Brazil, the largest country in Latin America, is approaching regulating cryptocurrencies with its own legal version of Bitcoin.
Large companies hope that the framework will make Brazil the forefront in the region, attracting capital and clients abroad.
On April 26, the Brazilian Senate passed the country’s first bill regulating cryptocurrencies. This project defines what a virtual asset is and sets the stage for a broader regulatory circumference. This will also provide basic rules for everyday use and stricter penalties for fraud and deception, which have increased significantly over the past few years in unregulated spaces.
Virtual assets are a broader category that includes cryptocurrencies like Bitcoin and other digital assets, such as tokens. The bill would also allow the executive branch to create a new body to oversee crypto, delegate oversight to the central bank or the current financial market regulator, CVM.
The approval of the bill was welcomed by the country’s leading player, Mercado Bitcoin.
“Virtual asset regulation is important and vital,” Julien Dutra, director of government affairs at the company, told LendIt Fintech. “It can ensure a healthy market, with security for entrepreneurs and protection for consumers.”
Record capital flows
The decision to create a foundation for the nascent industry came because the company pulled a record capital flow last year: venture funding for Latin American crypto companies increased tenfold in 2021 to $ 650 million from $ 68 million. Although it still represents a small portion of the larger fintech investment, crypto is quickly gaining weight.
With by far the largest recipient of venture capital funds, Brazil is also home to the first cryptocurrency unicorn company in Latin America.
The Bitcoin market exceeded its $ 1 billion value threshold last year when it raised $ 250 million from a series of investor rounds that had Softbank as a major investor. The Japanese conglomerate, which manages two important venture capital funds in Latin America, has invested about $ 200 million in the company.
Mercado Bitcoin is a major regional crypto exchange that saw business grow 530% last year to trade about 40 billion reais in crypto over the previous year.
Regulators scramble to find out
The decision from the Brazilian legislature came as countries around the world struggle to figure out the best way to tackle a fast-growing industry. While many experts believe that regulation can contribute more investors and client certainty because it will eliminate fraudsters from legitimate businesses. Some argue that a framework done in a hurry and with little interaction can do more harm than good.
“In some countries, attempts to enforce regulations end up directly damaging the operations of many companies,” said Manuel Beaudroit, CEO at Belo.

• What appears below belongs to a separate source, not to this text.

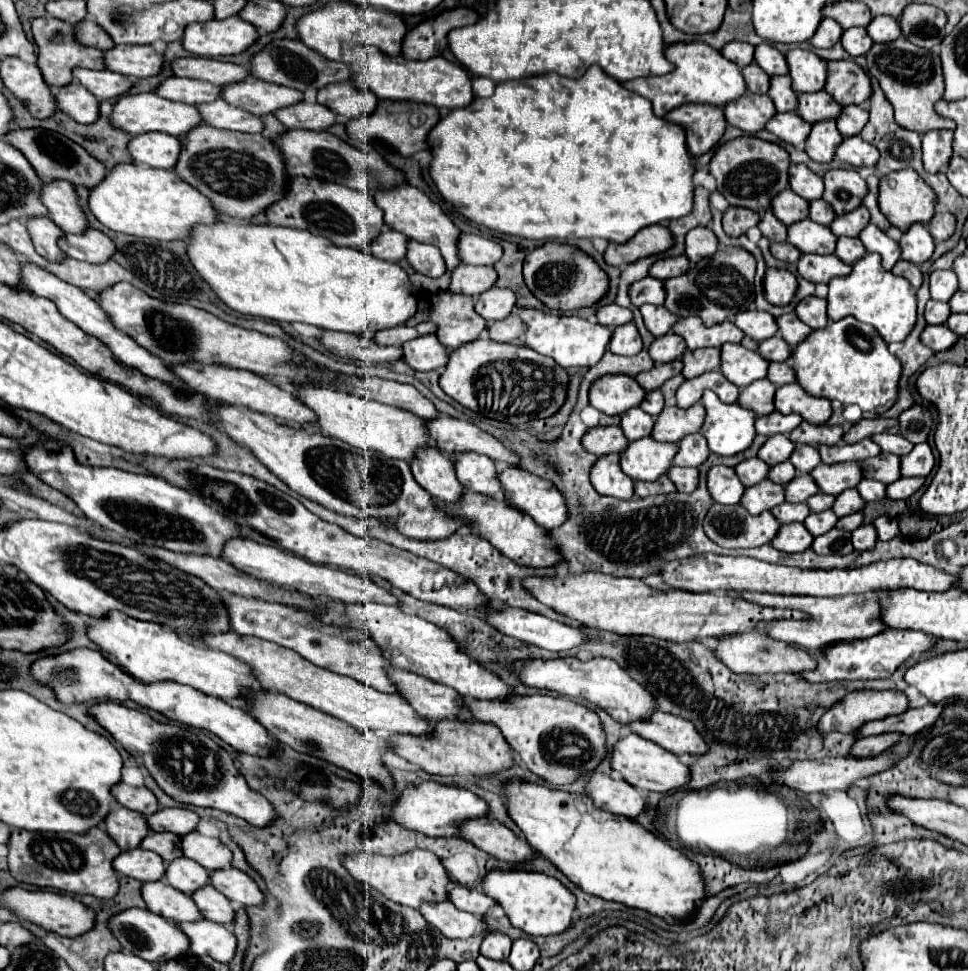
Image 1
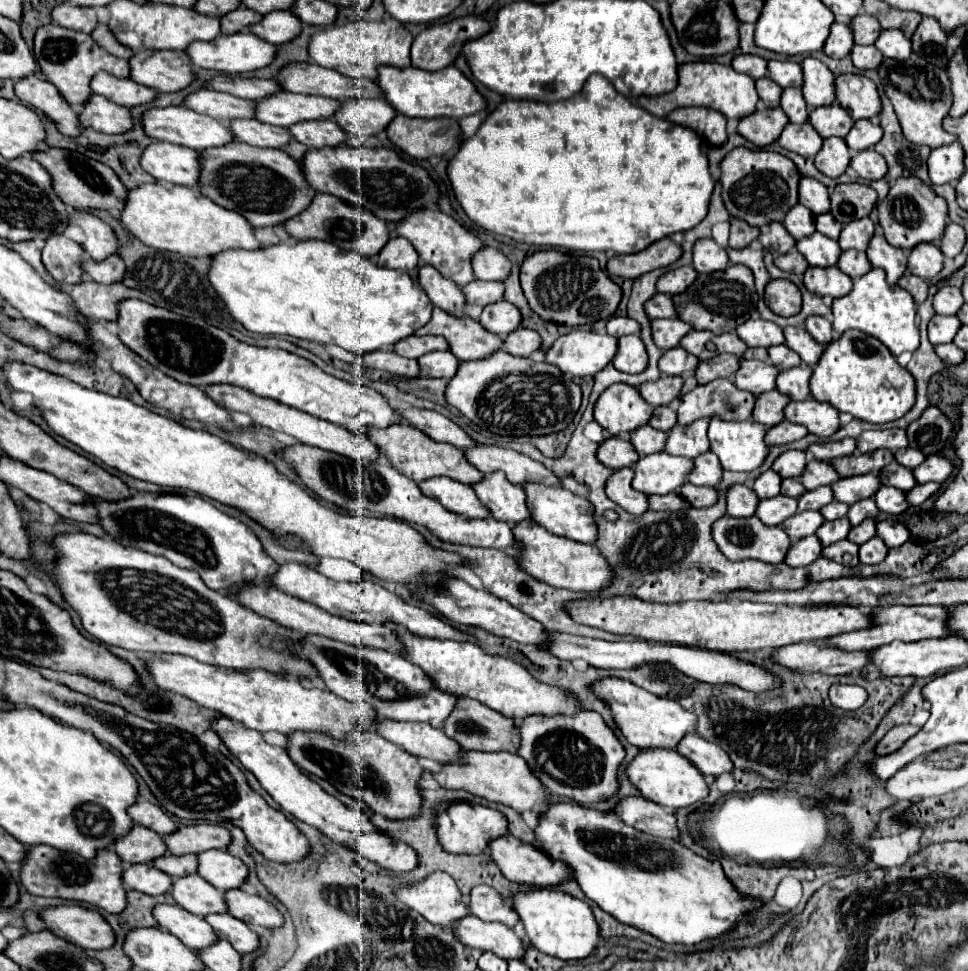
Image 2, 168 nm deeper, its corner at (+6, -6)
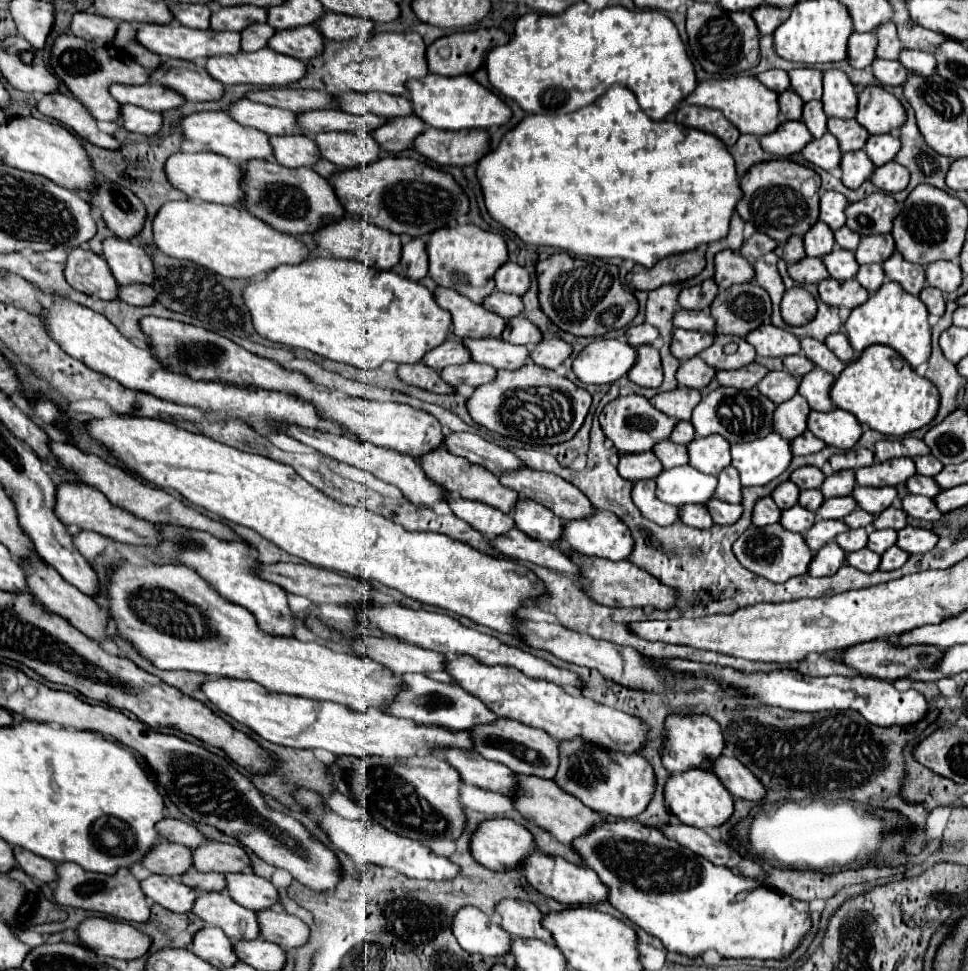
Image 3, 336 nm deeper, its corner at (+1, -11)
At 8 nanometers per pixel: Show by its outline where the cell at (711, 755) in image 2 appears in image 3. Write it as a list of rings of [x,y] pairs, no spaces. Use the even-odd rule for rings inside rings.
[[[719,757],[713,765],[713,773],[725,783],[733,797],[761,801],[767,795],[767,789],[761,785],[761,781],[757,781],[757,777],[733,757]]]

It is important, he said, that crypto companies can effectively navigate through these regulations.
To prevent fraud, law projects in Brazil demand that the crypto sector monitor clients (KYC, to “know your clients”) and transactions (KYT, to “know your transactions”) as standard financial crime procedures faced by banks.
Dutra stressed that such controls could be “essential” to prevent fraud if extended to all sectors.
“Brazil has implemented best market practices with independent regulation,” he said.
“The (new) regulations do not limit technology but aim to strengthen best practices and update traditional financial system legislation and criminal codes so that there is a policy against illegal activities using digital assets,” he said.
There is no date to vote
The framework for developing the industry is due to cryptocurrencies rapidly entering the mainstream in Latin America. Chainalysis, an intelligence company, estimates that the use of cryptocurrency on LatAm increased 880% from June 2020 to June 2021. According to Ventara, the research firm, salaries and payments made through cryptocurrency increased 10% monthly.
To become law, a bill approved in the Senate now must be ratified by the Lower House in Congress, only then submitted for signature by President Jair Bolsonaro.
There is no exact date for the voting session so far. But the largest cryptocurrency company in Brazil is desperate for that to happen.
“If done well, the regulation goes far from the limits,” Mercado Bitcoin’s Dutra said. “This attracts investors, stimulates innovation, and strengthens Brazil’s position in the new digital economy.”